Document images with source code
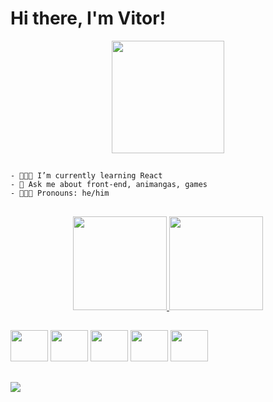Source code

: <h1>Hi there, I'm Vitor!</h1>

<div align="center">
<img height="180px" width="180px" src="https://i.pinimg.com/originals/f5/8e/ac/f58eac9c5ceef513249dd58cbe9abe90.gif">
</div>

##
    - 👨🏻‍🚀 I’m currently learning React
    - 💫 Ask me about front-end, animangas, games
    - 👨🏻‍💻 Pronouns: he/him

##

<div align="center">
  <a href="https://github.com/vtbrgt">
  <img height="150em" src="https://github-readme-stats.vercel.app/api?username=vtbrgt&show_icons=true&theme=moltack&include_all_commits=true&count_private=true"/>
  <img height="150em" src="https://github-readme-stats.vercel.app/api/top-langs/?username=vtbrgt&layout=compact&langs_count=7&theme=moltack"/>
</div>

##

<div style="display:inline-block">
  <img src="https://cdn.jsdelivr.net/gh/devicons/devicon/icons/html5/html5-plain-wordmark.svg" height="50" width="60"/>
  <img src="https://cdn.jsdelivr.net/gh/devicons/devicon/icons/css3/css3-plain-wordmark.svg" height="50" width="60" />
  <img src="https://cdn.jsdelivr.net/gh/devicons/devicon/icons/javascript/javascript-plain.svg" height="50" width="60" />
  <img src="https://cdn.jsdelivr.net/gh/devicons/devicon/icons/react/react-original.svg" height="50" width="60" />
  <img src="https://cdn.jsdelivr.net/gh/devicons/devicon/icons/bootstrap/bootstrap-plain.svg" height="50" width="60" />
</div>

##

<a href="https://www.linkedin.com/in/vitor-borgatte" target="_blank"><img src="https://img.shields.io/badge/-LinkedIn-%230077B5?style=for-the-badge&logo=linkedin&logoColor=white" target="_blank"></a> 
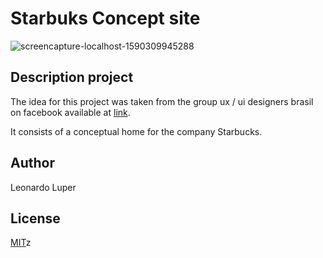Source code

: # Starbuks Concept site

![screencapture-localhost-1590309945288](https://user-images.githubusercontent.com/46854403/82749770-e36af100-9d81-11ea-9638-a1750604a1b6.png)


## Description project


The idea for this project was taken from the group ux / ui designers brasil on facebook available at [link](https://www.facebook.com/groups/353723881906315/?post_id=596032391008795).

It consists of a conceptual home for the company Starbucks.


## Author
Leonardo Luper

## License
[MIT](https://choosealicense.com/licenses/mit/)z

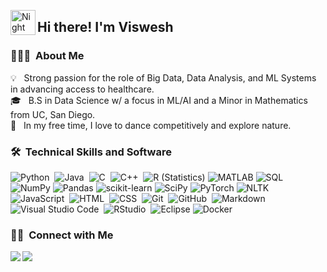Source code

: <img alt="Night Coding" src="./assets/Hand%20Wave.gif" width='40' align="left"/><h2>Hi there! I'm Viswesh</h2>

<!-- ## 👋 &nbsp;Hi there! I'm Viswesh -->

### 👨🏻‍💻 &nbsp;About Me

💡 &nbsp; Strong passion for the role of Big Data, Data Analysis, and ML Systems in advancing access to healthcare. \
🎓 &nbsp; B.S in Data Science w/ a focus in ML/AI and a Minor in Mathematics from UC, San Diego.\
🌱 &nbsp; In my free time, I love to dance competitively and explore nature.

### 🛠 &nbsp;Technical Skills and Software

![Python](https://img.shields.io/badge/-Python-05122A?style=flat&logo=python)&nbsp;
![Java](https://img.shields.io/badge/-Java-05122A?style=flat&logo=Java&logoColor=FFA518)&nbsp;
![C](https://img.shields.io/badge/-C-05122A?style=flat&logo=C&logoColor=A8B9CC)&nbsp;
![C++](https://img.shields.io/badge/-C++-05122A?style=flat&logo=C%2B%2B&logoColor=00599C)&nbsp;
![R (Statistics)](https://img.shields.io/badge/-R-05122A?style=flat&logo=R&logoColor=276DC3)
![MATLAB](https://img.shields.io/badge/-MATLAB-05122A?style=flat&logo=MATLAB&logoColor=276DC3)
![SQL](https://img.shields.io/badge/-SQL-05122A?style=flat&logo=SQL&logoColor=276DC3)\
![NumPy](https://img.shields.io/badge/-NumPy-05122A?style=flat&logo=NumPy&logoColor=276DC3)
![Pandas](https://img.shields.io/badge/-Pandas-05122A?style=flat&logo=Pandas&logoColor=276DC3)
![scikit-learn](https://img.shields.io/badge/-scikit--learn-05122A?style=flat&logo=scikit-learn&logoColor=276DC3)
![SciPy](https://img.shields.io/badge/-SciPy-05122A?style=flat&logo=SciPy&logoColor=276DC3)
![PyTorch](https://img.shields.io/badge/-PyTorch-05122A?style=flat&logo=PyTorch&logoColor=276DC3)
![NLTK](https://img.shields.io/badge/-NLTK-05122A?style=flat&logo=NLTK&logoColor=276DC3)\
![JavaScript](https://img.shields.io/badge/-JavaScript-05122A?style=flat&logo=javascript)&nbsp;
![HTML](https://img.shields.io/badge/-HTML-05122A?style=flat&logo=HTML5)&nbsp;
![CSS](https://img.shields.io/badge/-CSS-05122A?style=flat&logo=CSS3&logoColor=1572B6)&nbsp;
![Git](https://img.shields.io/badge/-Git-05122A?style=flat&logo=git)&nbsp;
![GitHub](https://img.shields.io/badge/-GitHub-05122A?style=flat&logo=github)&nbsp;
![Markdown](https://img.shields.io/badge/-Markdown-05122A?style=flat&logo=markdown)\
![Visual Studio Code](https://img.shields.io/badge/-Visual%20Studio%20Code-05122A?style=flat&logo=visual-studio-code&logoColor=007ACC)&nbsp;
![RStudio](https://img.shields.io/badge/-RStudio-05122A?style=flat&logo=rstudio)&nbsp;
![Eclipse](https://img.shields.io/badge/-Eclipse-05122A?style=flat&logo=eclipse-ide&logoColor=2C2255)
![Docker](https://img.shields.io/badge/-Docker-05122A?style=flat&logo=Docker-ide&logoColor=2C2255)


### 🤝🏻 &nbsp;Connect with Me

<p align="center">
<a href="https://linkedin.com/in/viswesh-uppalapati/"><img src="https://img.shields.io/badge/-Viswesh%20Uppalapati-0077B5?style=flat&logo=Linkedin&logoColor=white" align = "left"/></a>
<a href="mailto:uppalapati.viswesh368@gmail.com"><img src="https://img.shields.io/badge/-uppalapati.viswesh368@gmail.com-D14836?style=flat&logo=Gmail&logoColor=white" align="left"/></a>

> EXERCISE: Please reproduce the entries from above exactly; images are not part of the copy.

> REPLY:
Source code

: <h1>Hi there, I'm Vitor!</h1>

<div align="center">
<img height="180px" width="180px" src="https://i.pinimg.com/originals/f5/8e/ac/f58eac9c5ceef513249dd58cbe9abe90.gif">
</div>

##
    - 👨🏻‍🚀 I’m currently learning React
    - 💫 Ask me about front-end, animangas, games
    - 👨🏻‍💻 Pronouns: he/him

##

<div align="center">
  <a href="https://github.com/vtbrgt">
  <img height="150em" src="https://github-readme-stats.vercel.app/api?username=vtbrgt&show_icons=true&theme=moltack&include_all_commits=true&count_private=true"/>
  <img height="150em" src="https://github-readme-stats.vercel.app/api/top-langs/?username=vtbrgt&layout=compact&langs_count=7&theme=moltack"/>
</div>

##

<div style="display:inline-block">
  <img src="https://cdn.jsdelivr.net/gh/devicons/devicon/icons/html5/html5-plain-wordmark.svg" height="50" width="60"/>
  <img src="https://cdn.jsdelivr.net/gh/devicons/devicon/icons/css3/css3-plain-wordmark.svg" height="50" width="60" />
  <img src="https://cdn.jsdelivr.net/gh/devicons/devicon/icons/javascript/javascript-plain.svg" height="50" width="60" />
  <img src="https://cdn.jsdelivr.net/gh/devicons/devicon/icons/react/react-original.svg" height="50" width="60" />
  <img src="https://cdn.jsdelivr.net/gh/devicons/devicon/icons/bootstrap/bootstrap-plain.svg" height="50" width="60" />
</div>

##

<a href="https://www.linkedin.com/in/vitor-borgatte" target="_blank"><img src="https://img.shields.io/badge/-LinkedIn-%230077B5?style=for-the-badge&logo=linkedin&logoColor=white" target="_blank"></a> 
Source code

: # Starbuks Concept site

![screencapture-localhost-1590309945288](https://user-images.githubusercontent.com/46854403/82749770-e36af100-9d81-11ea-9638-a1750604a1b6.png)


## Description project


The idea for this project was taken from the group ux / ui designers brasil on facebook available at [link](https://www.facebook.com/groups/353723881906315/?post_id=596032391008795).

It consists of a conceptual home for the company Starbucks.


## Author
Leonardo Luper

## License
[MIT](https://choosealicense.com/licenses/mit/)z

Source code

: <img alt="Night Coding" src="./assets/Hand%20Wave.gif" width='40' align="left"/><h2>Hi there! I'm Viswesh</h2>

<!-- ## 👋 &nbsp;Hi there! I'm Viswesh -->

### 👨🏻‍💻 &nbsp;About Me

💡 &nbsp; Strong passion for the role of Big Data, Data Analysis, and ML Systems in advancing access to healthcare. \
🎓 &nbsp; B.S in Data Science w/ a focus in ML/AI and a Minor in Mathematics from UC, San Diego.\
🌱 &nbsp; In my free time, I love to dance competitively and explore nature.

### 🛠 &nbsp;Technical Skills and Software

![Python](https://img.shields.io/badge/-Python-05122A?style=flat&logo=python)&nbsp;
![Java](https://img.shields.io/badge/-Java-05122A?style=flat&logo=Java&logoColor=FFA518)&nbsp;
![C](https://img.shields.io/badge/-C-05122A?style=flat&logo=C&logoColor=A8B9CC)&nbsp;
![C++](https://img.shields.io/badge/-C++-05122A?style=flat&logo=C%2B%2B&logoColor=00599C)&nbsp;
![R (Statistics)](https://img.shields.io/badge/-R-05122A?style=flat&logo=R&logoColor=276DC3)
![MATLAB](https://img.shields.io/badge/-MATLAB-05122A?style=flat&logo=MATLAB&logoColor=276DC3)
![SQL](https://img.shields.io/badge/-SQL-05122A?style=flat&logo=SQL&logoColor=276DC3)\
![NumPy](https://img.shields.io/badge/-NumPy-05122A?style=flat&logo=NumPy&logoColor=276DC3)
![Pandas](https://img.shields.io/badge/-Pandas-05122A?style=flat&logo=Pandas&logoColor=276DC3)
![scikit-learn](https://img.shields.io/badge/-scikit--learn-05122A?style=flat&logo=scikit-learn&logoColor=276DC3)
![SciPy](https://img.shields.io/badge/-SciPy-05122A?style=flat&logo=SciPy&logoColor=276DC3)
![PyTorch](https://img.shields.io/badge/-PyTorch-05122A?style=flat&logo=PyTorch&logoColor=276DC3)
![NLTK](https://img.shields.io/badge/-NLTK-05122A?style=flat&logo=NLTK&logoColor=276DC3)\
![JavaScript](https://img.shields.io/badge/-JavaScript-05122A?style=flat&logo=javascript)&nbsp;
![HTML](https://img.shields.io/badge/-HTML-05122A?style=flat&logo=HTML5)&nbsp;
![CSS](https://img.shields.io/badge/-CSS-05122A?style=flat&logo=CSS3&logoColor=1572B6)&nbsp;
![Git](https://img.shields.io/badge/-Git-05122A?style=flat&logo=git)&nbsp;
![GitHub](https://img.shields.io/badge/-GitHub-05122A?style=flat&logo=github)&nbsp;
![Markdown](https://img.shields.io/badge/-Markdown-05122A?style=flat&logo=markdown)\
![Visual Studio Code](https://img.shields.io/badge/-Visual%20Studio%20Code-05122A?style=flat&logo=visual-studio-code&logoColor=007ACC)&nbsp;
![RStudio](https://img.shields.io/badge/-RStudio-05122A?style=flat&logo=rstudio)&nbsp;
![Eclipse](https://img.shields.io/badge/-Eclipse-05122A?style=flat&logo=eclipse-ide&logoColor=2C2255)
![Docker](https://img.shields.io/badge/-Docker-05122A?style=flat&logo=Docker-ide&logoColor=2C2255)


### 🤝🏻 &nbsp;Connect with Me

<p align="center">
<a href="https://linkedin.com/in/viswesh-uppalapati/"><img src="https://img.shields.io/badge/-Viswesh%20Uppalapati-0077B5?style=flat&logo=Linkedin&logoColor=white" align = "left"/></a>
<a href="mailto:uppalapati.viswesh368@gmail.com"><img src="https://img.shields.io/badge/-uppalapati.viswesh368@gmail.com-D14836?style=flat&logo=Gmail&logoColor=white" align="left"/></a>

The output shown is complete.